Solutions

1. Backtracking

Intuition

To find all unique factor combinations of n, we use backtracking. At each step, we take the last factor in our current list and try to split it into two smaller factors. By only considering factors greater than or equal to the previous one, we avoid generating duplicate combinations like [2, 6] and [6, 2].

The key insight is that if we have a product, we only need to try factors up to the square root of that product.

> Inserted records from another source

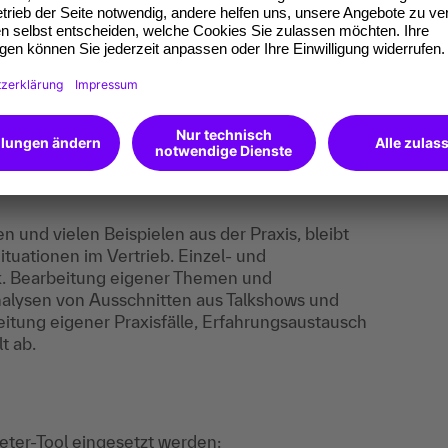
 von KI bzw. ChatGPT erstellst.
n und vielen Beispielen aus der Praxis, bleibt
tuationen im Vertrieb. Einzel- und
. Bearbeitung eigener Themen und
alysen von Ausschnitten aus Talkshows und
itung eigener Praxisfälle, Erfahrungsaustausch
t ab.
ieter-Tool eingesetzt werden: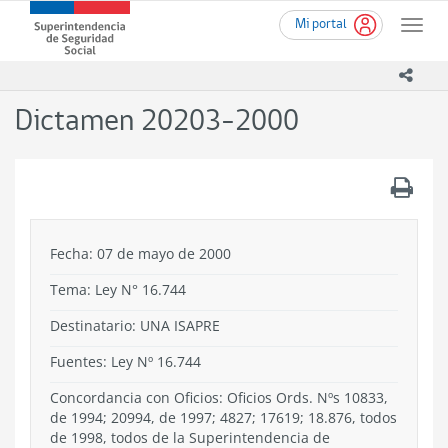
Ir
Superintendencia
Mi portal
al
Toggle
de
contenido
naviga
Seguridad
principal
icono
Social
(SUSESO)
Dictamen 20203-2000
-
Gobierno
de
.
Chile
Fecha: 07 de mayo de 2000
Tema:
Ley N° 16.744
Destinatario: UNA ISAPRE
Fuentes: Ley Nº 16.744
Concordancia con Oficios: Oficios Ords. Nºs 10833,
de 1994; 20994, de 1997; 4827; 17619; 18.876, todos
de 1998, todos de la Superintendencia de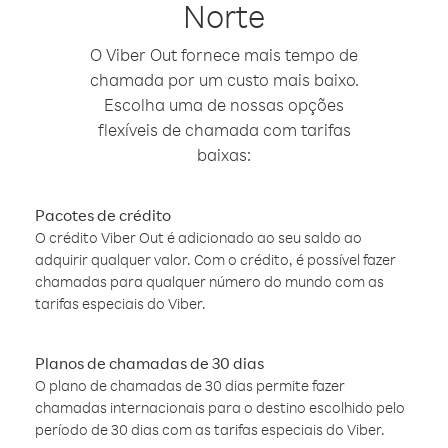
Norte
O Viber Out fornece mais tempo de
chamada por um custo mais baixo.
Escolha uma de nossas opções
flexíveis de chamada com tarifas
baixas:
Pacotes de crédito
O crédito Viber Out é adicionado ao seu saldo ao
adquirir qualquer valor. Com o crédito, é possível fazer
chamadas para qualquer número do mundo com as
tarifas especiais do Viber.
Planos de chamadas de 30 dias
O plano de chamadas de 30 dias permite fazer
chamadas internacionais para o destino escolhido pelo
período de 30 dias com as tarifas especiais do Viber.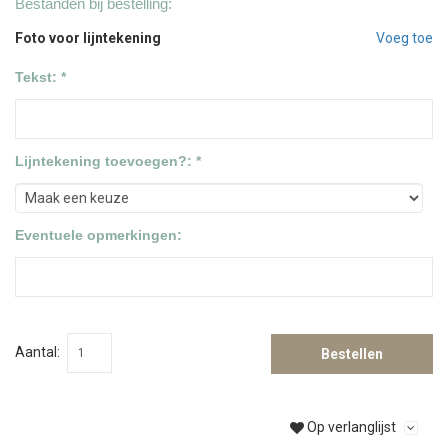
Bestanden bij bestelling:
Foto voor lijntekening
Voeg toe
Tekst: *
Lijntekening toevoegen?: *
Eventuele opmerkingen:
Aantal:
Bestellen
Op verlanglijst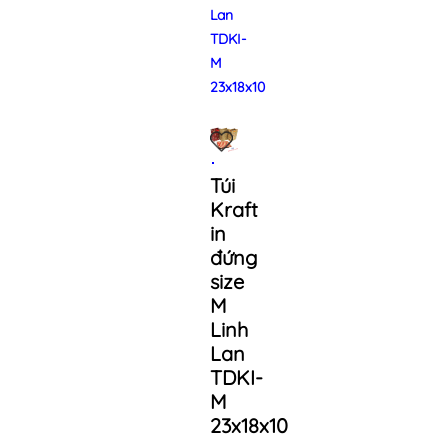
Lan
TDKI-
M
23x18x10
Túi
Kraft
in
đứng
size
M
Linh
Lan
TDKI-
M
23x18x10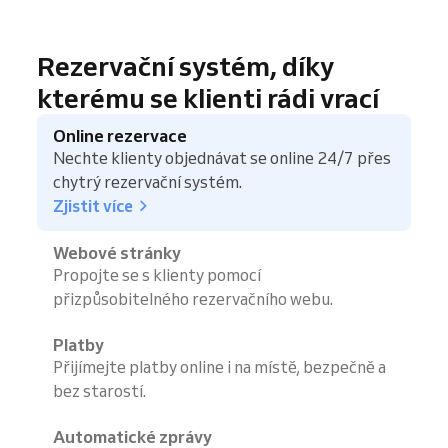
Rezervační systém, díky
kterému se klienti rádi vrací
Online rezervace
Nechte klienty objednávat se online 24/7 přes
chytrý rezervační systém.
Zjistit více
Webové stránky
Propojte se s klienty pomocí
přizpůsobitelného rezervačního webu.
Platby
Přijímejte platby online i na místě, bezpečně a
bez starostí.
Automatické zprávy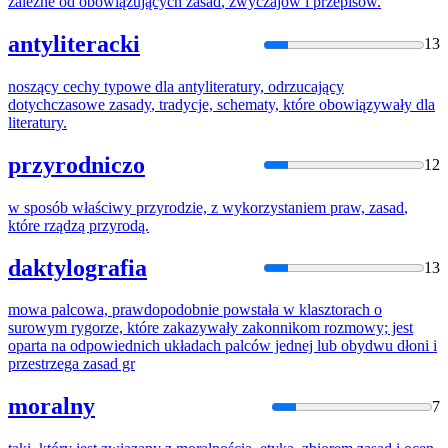
zależne od obowiązujących
zasad
, zwyczajów i przepisów.
antyliteracki
13
noszący cechy typowe dla antyliteratury, odrzucający
dotychczasowe
zasady
, tradycje, schematy,
które
obowiązywały dla
literatury.
przyrodniczo
12
w sposób właściwy przyrodzie, z wykorzystaniem praw,
zasad
,
które
rządzą przyrodą.
daktylografia
13
mowa palcowa, prawdopodobnie powstała w klasztorach o
surowym rygorze,
które
zakazywały zakonnikom rozmowy; jest
oparta na odpowiednich układach palców jednej lub obydwu dłoni i
przestrzega
zasad
gr
moralny
7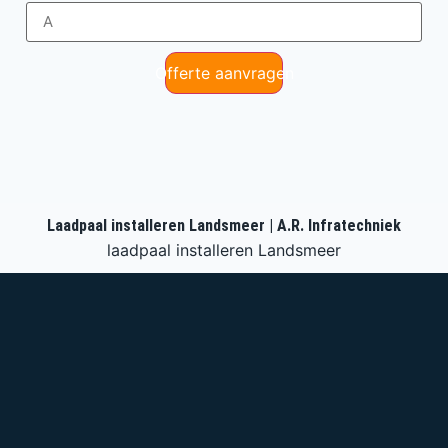
Offerte aanvragen
Laadpaal installeren Landsmeer | A.R. Infratechniek
laadpaal installeren Landsmeer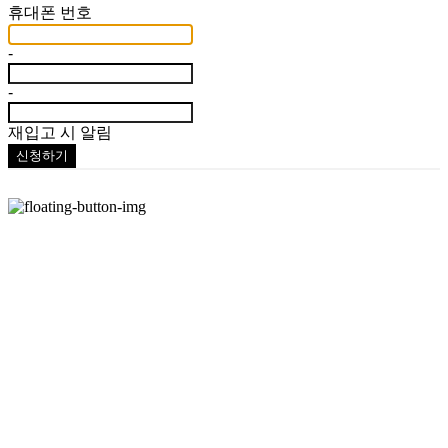
휴대폰 번호
-
-
재입고 시 알림
신청하기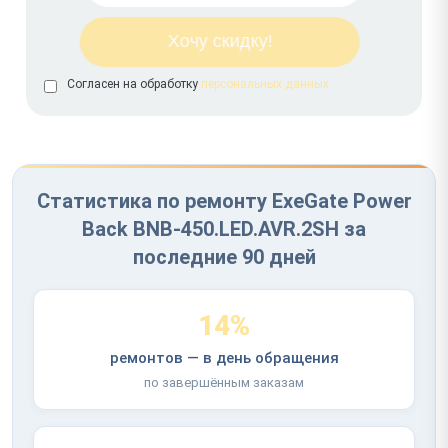
Согласен на обработку
персональных данных
Статистика по ремонту ExeGate Power
Back BNB-450.LED.AVR.2SH за
последние 90 дней
14%
ремонтов — в день обращения
по завершённым заказам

If i divides the product, then both i and product/i are factors, and we recursively continue with product/i.

Algorithm

Start with factors = [n] and an empty result list.
In the backtracking function:
- If factors has more than one element, it represents a valid combination, so add a copy to the result.
- Pop the last factor (call it lastFactor).
- Determine the starting point: use 2 if factors is empty, otherwise use the last remaining factor.
- For each i from the starting point up to sqrt(lastFactor):
  - If i divides lastFactor, push both i and lastFactor/i, recurse, then pop both to backtrack.
- Restore lastFactor to factors before returning.
Return the result list.

class Solution:
    def _backtracking(self, factors: List[int], ans: List[List[int]]) -> None:
        # Got a solution.
        if len(factors) > 1:
            ans.append(factors.copy())
        
        last_factor = factors.pop()
        
        i = 2 if not factors else factors[-1]
        while i <= last_factor // i:
            if last_factor % i == 0:
                # Add i and last_factor // i.
                factors.append(i)
                factors.append(last_factor // i)
                self._backtracking(factors, ans)
                # Remove the last 2 elements in factors to restore it after the recursion returns.
                factors.pop()
                factors.pop()
            i += 1
        
        # Add last_factor back to factors to restore it.
        factors.append(last_factor)
    
    def getFactors(self, n: int) -> List[List[int]]:
        ans = []
        self._backtracking([n], ans)
        return ans

Time & Space Complexity

Time complexity: $O(n^{1.5})$
Space complexity: $O(\log (n))$

Where $n$ is the input integer n.

2. Iterative DFS

Intuition

The iterative approach uses an explicit stack instead of recursion. Each stack entry contains the current list of factors being built. We pop a state, extract its last factor, and try all valid ways to split it into two smaller factors.

This approach creates new factor lists for each branch rather than modifying and restoring a single list, which simplifies the logic but uses more memory.

Algorithm

Initialize a stack with [n] and an empty result list.
While the stack is not empty:
- Pop a factor list and extract its last element as lastFactor.
- Determine the starting point: 2 if empty, otherwise the last remaining factor.
- For each i from the starting point up to sqrt(lastFactor):
  - If i divides lastFactor, create a new list with the remaining factors plus i and lastFactor/i.
  - Push this new list onto the stack and add it to the result.
Return the result list.

class Solution {
    public List<List<Integer>> getFactors(int n) {

        final List<List<Integer>> ans = new LinkedList<>();
        final Stack<LinkedList<Integer>> stack = new Stack<>();
        stack.push(new LinkedList<>(new LinkedList<>(Arrays.asList(n))));

        while (!stack.isEmpty()) {
            final LinkedList<Integer> factors = stack.pop();
            final int lastFactor = factors.removeLast();
            
            for (int i = factors.isEmpty() ? 2 : factors.peekLast(); i <=  lastFactor / i; ++i) {
                if (lastFactor % i == 0) {
                    // Add i and lastFactor / i.
                    LinkedList<Integer> newFactors = new LinkedList<>(factors);
                    newFactors.add(i);
                    newFactors.add(lastFactor / i);
                    stack.push(newFactors);
                    ans.add(new LinkedList<>(newFactors));
                }
            }
        }

        return ans;
    }
}

Time & Space Complexity

Time complexity: $O(n^{1.5})$
Space complexity: $O(n \cdot \log (n))$

Where $n$ is the input integer n.

Common Pitfalls

Generating Duplicate Combinations

A common mistake is generating duplicate factor combinations like [2, 6] and [6, 2]. To avoid this, always ensure factors are added in non-decreasing order by only considering factors greater than or equal to the previous factor in the current combination.

Including 1 or n as Factors

The problem explicitly excludes 1 and n itself as valid factors. Forgetting this constraint leads to including trivial factorizations like [1, n] or just [n] in the result. Always start factor candidates from 2 and stop before reaching n.

Inefficient Factor Search

Searching for factors up to n instead of sqrt(n) leads to unnecessary iterations. Since factors come in pairs (if i divides n, then n/i also divides n), you only need to check up to the square root of the current product to find all factor pairs efficiently.